Top Review by Lynn in MA
I put some of the filling aside and added some raspberry jam to it to make a few of the pies a little different. Had to tighten it up with a bit more confectioner's sugar. These are awesome!
- 2 cups all-purpose flour
- 1⁄2 cup Dutch-processed cocoa powder
- 1 teaspoon baking soda
- 1⁄2 teaspoon table salt
- 1 cup packed light brown sugar
- 8 tablespoons unsalted butter, softened but still cool
- 1 large egg, toom temperature
- 1 teaspoon vanilla extract
- 1 cup buttermilk
- 12 tablespoons unsalted butter, softened but still cool (1 1/2 sticks)
- 1 1⁄4 cups confectioners' sugar
- 1 1⁄2 teaspoons vanilla extract
- 1⁄8 teaspoon table salt
- 2 1⁄2 cups marshmallow cream
Directions See How It's Made
- For the cakes:
- Adjust oven racks to upper-middle and lower-middle positions and heat oven to 350 degrees. Line 2 baking sheets with parchment paper.
- Whisk flour, cocoa powder, baking soda, and salt in medium bowl.
- With electric mixer on medium speed, beat sugar and butter in large bowl until fluffy, about 4 minutes. Beat in egg until incorporated, scraping down sides of bowl as necessary, then beat in vanilla.
- Reduce speed to low and beat in one-third of flour mixture, then half of buttermilk. Repeat with half of remaining flour mixture, then remaining buttermilk, and finally remaining flour mixture.

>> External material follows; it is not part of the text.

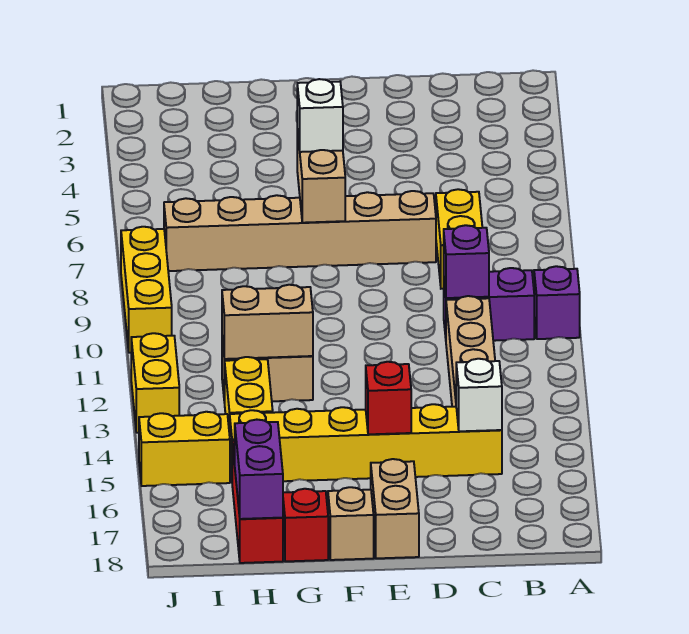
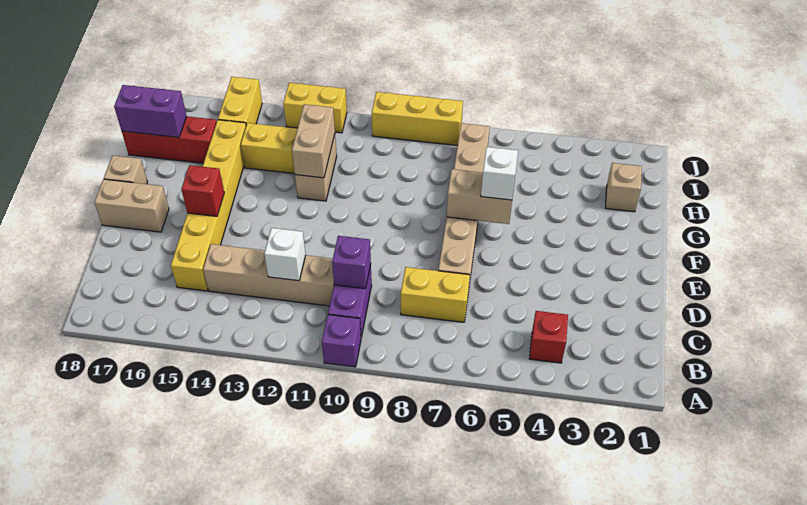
white brick C15 level 2 -> white brick C12 level 2
red brick G18 level 1 -> red brick B4 level 1
none -> tan brick H2 level 1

Using rubber spatula, give batter final stir.
- Using 1/3-cup measure, scoop 6 mounds of batter onto each baking sheet, spacing mounds about 3 inches apart.
- Bake until cakes spring back when pressed, 15 to 18 minutes, switching and rotating pans halfway through baking.

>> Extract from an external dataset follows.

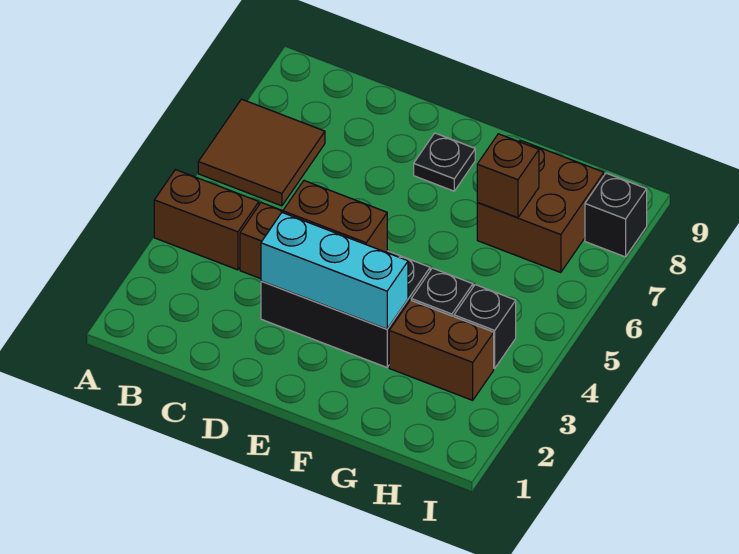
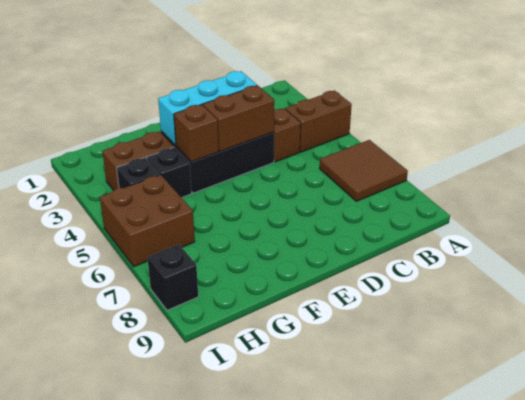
black plate E8 level 1 -> none
brown brick G7:H8 level 1 -> brown brick H5:I6 level 1
brown brick G7 level 2 -> brown brick F4 level 2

- Cool completely on baking sheets, at least 1 hour.
- For the filling:
- With electric mixer on medium speed, beat butter and sugar together until fluffy, about 2 minutes.
- Beat in vanilla and salt. Beat in Fluff until incorporated, about 2 minutes. Refrigerate filling until slightly firm, about 30 minutes. (Bowl can be wrapped and refrigerated for up to 2 days.)
- Dollop 1/3 cup filling on center of flat side of 6 cakes. Top with flat side of remaining 6 cakes and gently press until filling spreads to edge of cake.
- Whoopie pies can be refrigerated in airtight container for up to 3 days.